“20 Years of Tears” tour brings emo legends and lifelong fans together
“20 Years of Tears” tour brings emo legends, fans together
Review: From mosh pits to singalongs, Hawthorne Heights, Anberlin and more reignite the emo spirit for a devoted crowd.

Raw teenage angst was alive and well on Saturday, Sept. 14, as “elder emos” invaded the small town of Wayland, New York, for the “20 Years of Tears” tour at The ForX Summer Stage. The lineup featured Hawthorne Heights, Cartel, Anberlin, Stick To Your Guns, Emery, and This Wild Life — each with sets that sent the crowd back to their mid-2000s roots.
This Wild Life, self-dubbed the “Hot Topic Mumford & Sons,” opened the show with their hits “Concrete,” “Catie Rae,” and “No More Waiting.”
Post-hardcore band Emery took the stage next and got the crowd primed for some screams with their songs “Studying Politics,” “As Your Voice Fades,” and “Walls.”

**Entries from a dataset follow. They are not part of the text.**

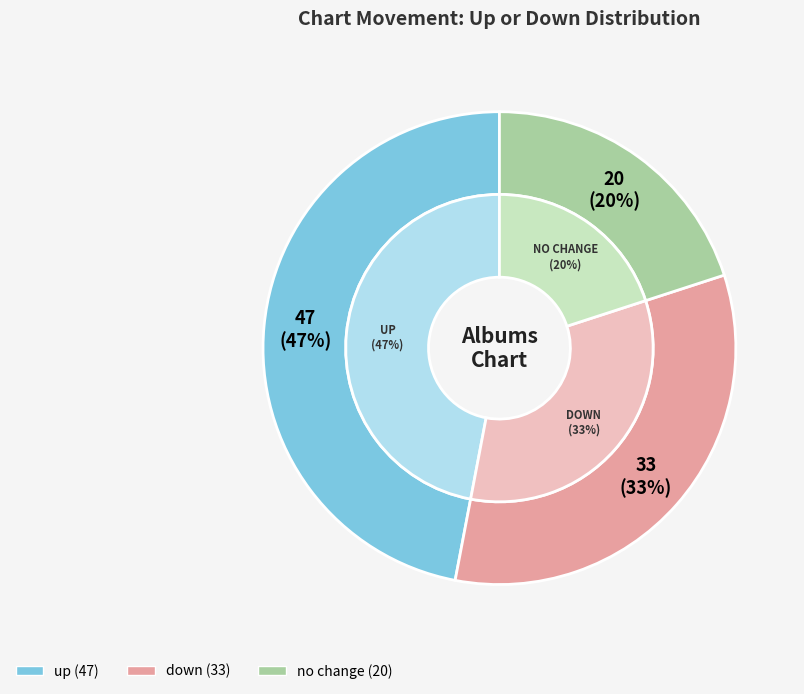

What percentage is the down slice, to the nearest percent?

33%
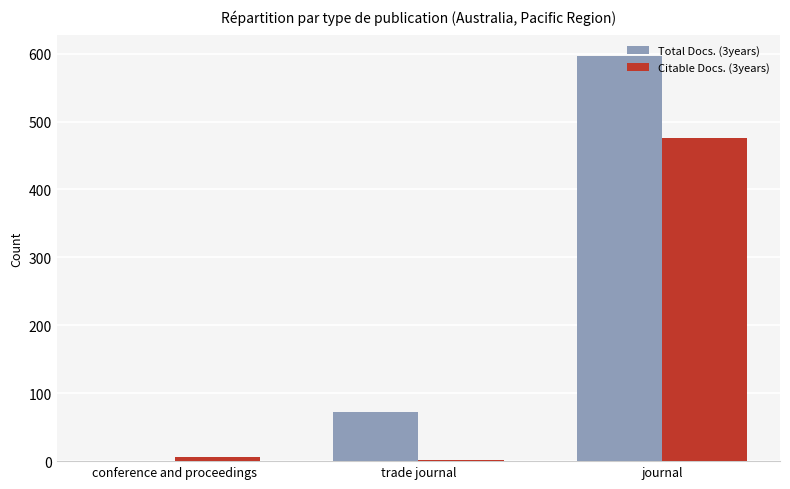

Read the Total Docs. (3years) value at trade journal, to the nearest 100.

100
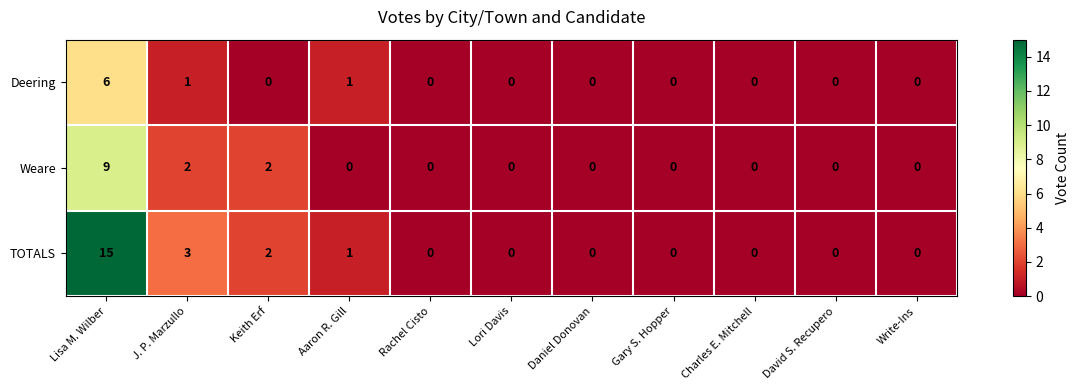

The Weare series shows 5 at David S. Recupero. True or false?

False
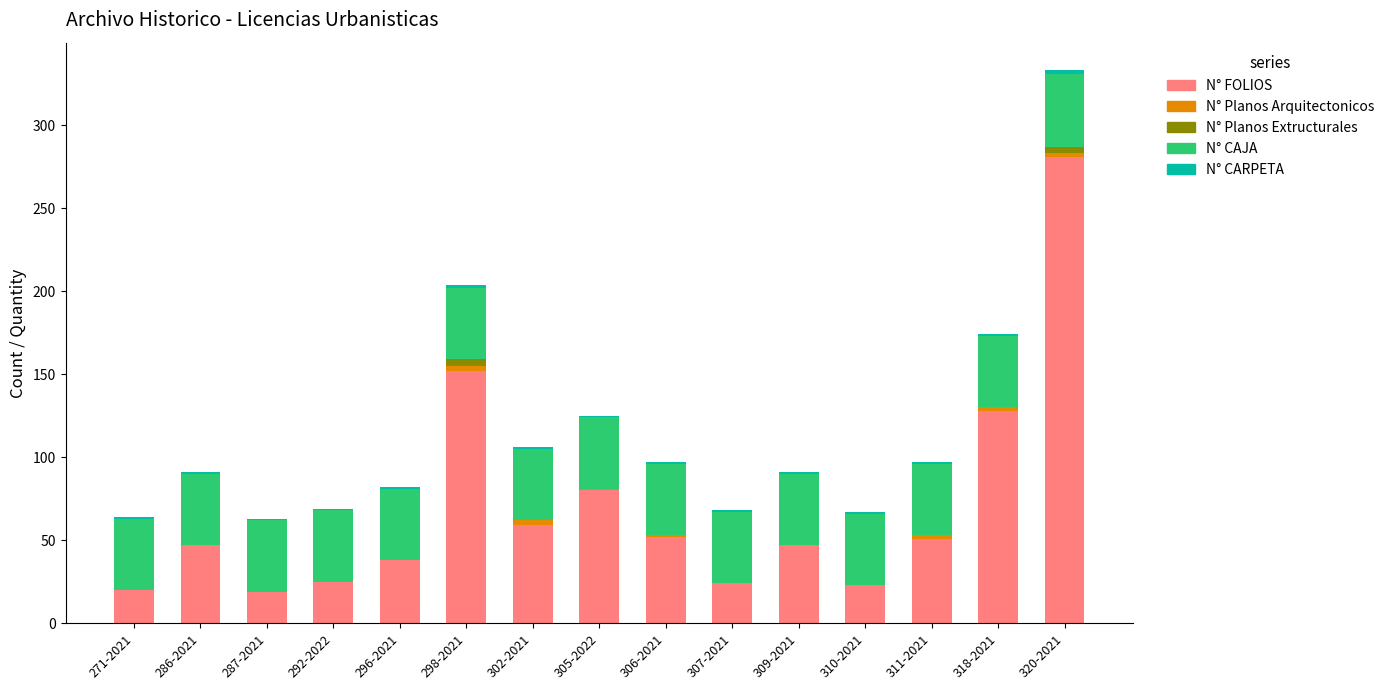

Is it true that N° FOLIOS equals 38 at 296-2021?

True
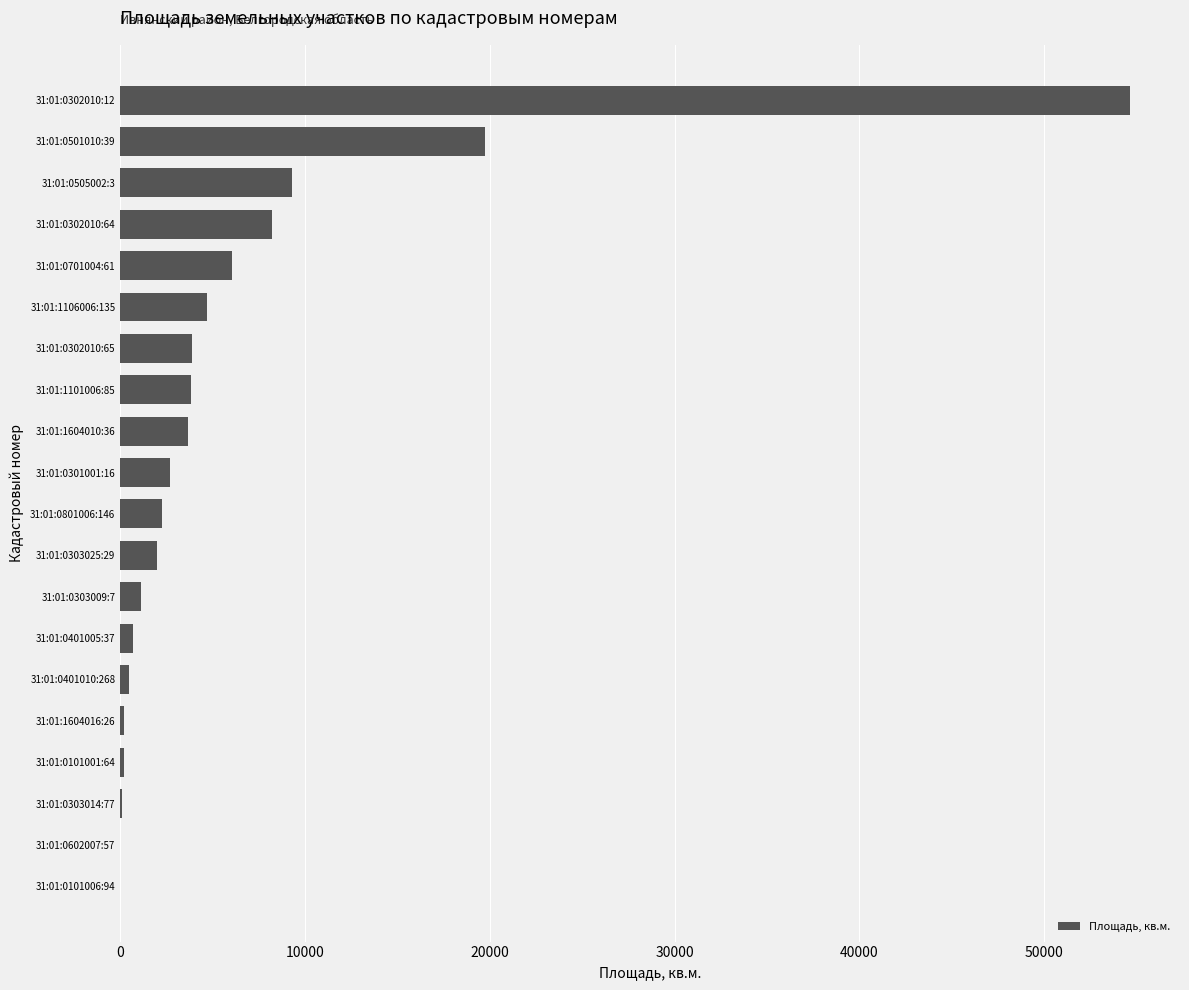

What is the change in value from 31:01:0701004:61 to 31:01:0501010:39?

+13666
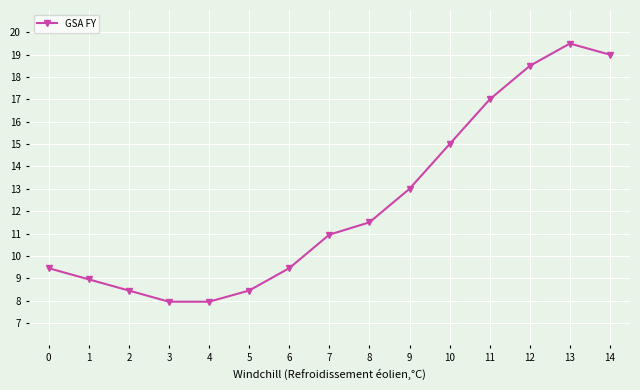

What is the value of the 10th point from the left?

13.0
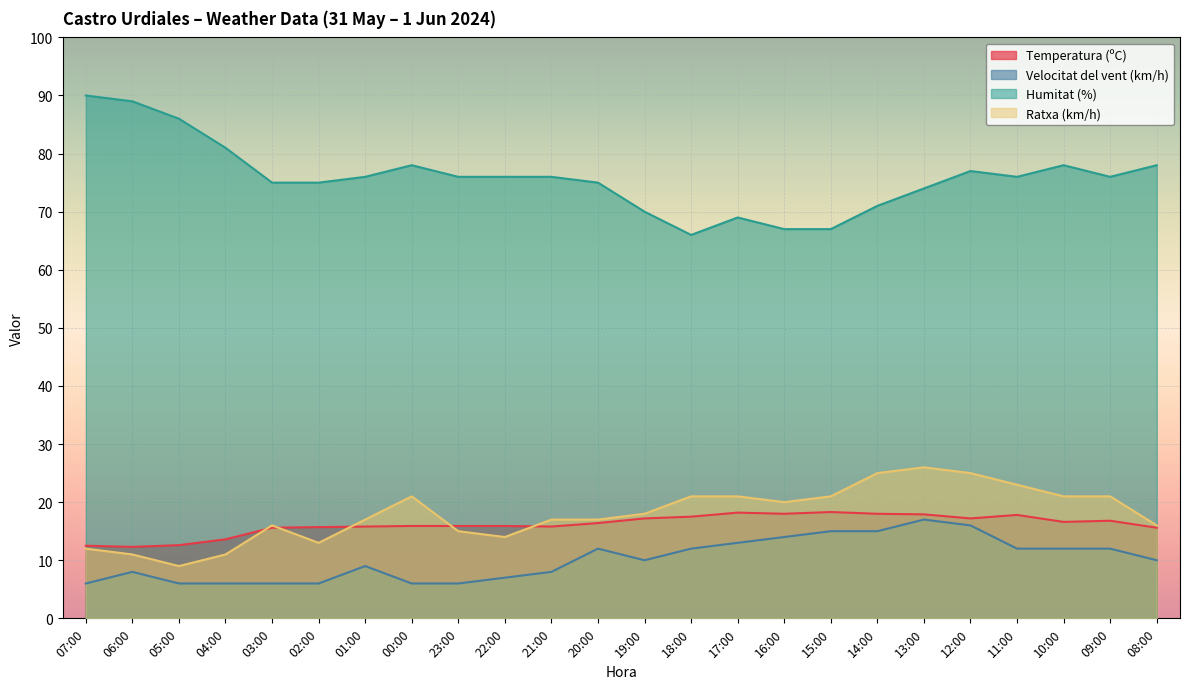

What are all the series names shown in the legend?

Temperatura (ºC), Velocitat del vent (km/h), Humitat (%), Ratxa (km/h)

Hardcore punk band Stick to Your Guns brought a different kind of intensity by igniting the crowd to start the first mosh and circle pits of the night. The powerful riffs and rhythms from songs “Empty Heads,” “Amber,” and “Against Them All” had the pit swirling in no time, with fans shouting along to every word.
Cartel gave fans a chance to catch their breath and sing along as they performed hits “Say Anything (Else), Burn This City” and “Honestly.”
A special surprise came when Matty Mullins, vocalist of the metalcore band Memphis May Fire, came out with Anberlin. As the band’s touring vocalist, Mullins filled the shoes of Anberlin’s original vocalist, Stephen Christian, who’s on a break from the road.


Hawthorne Heights, the most quintessential emo band of our time, closed the show with an emotional, powerful performance. Celebrating the anniversary of “The Silence in Black and White,” they walked fans through a roller coaster of feelings. The passionate vocals and punchy guitar riffs from “Ohio Is For Lovers,” “Niki FM,” and “Life on Standby” transported fans back to the mid-2000s. Of course, they didn’t leave without playing their biggest hit, “Saying Sorry.”
The “20 Years of Tears” tour was more than a trip down memory lane; it was a declaration that, as the saying goes, “It was never a phase, Mom!”
For the crowd of “elder emos,” many now in their 30s and 40s, this genre of music wasn’t just a fleeting trend – it was, and still is, a lifeline.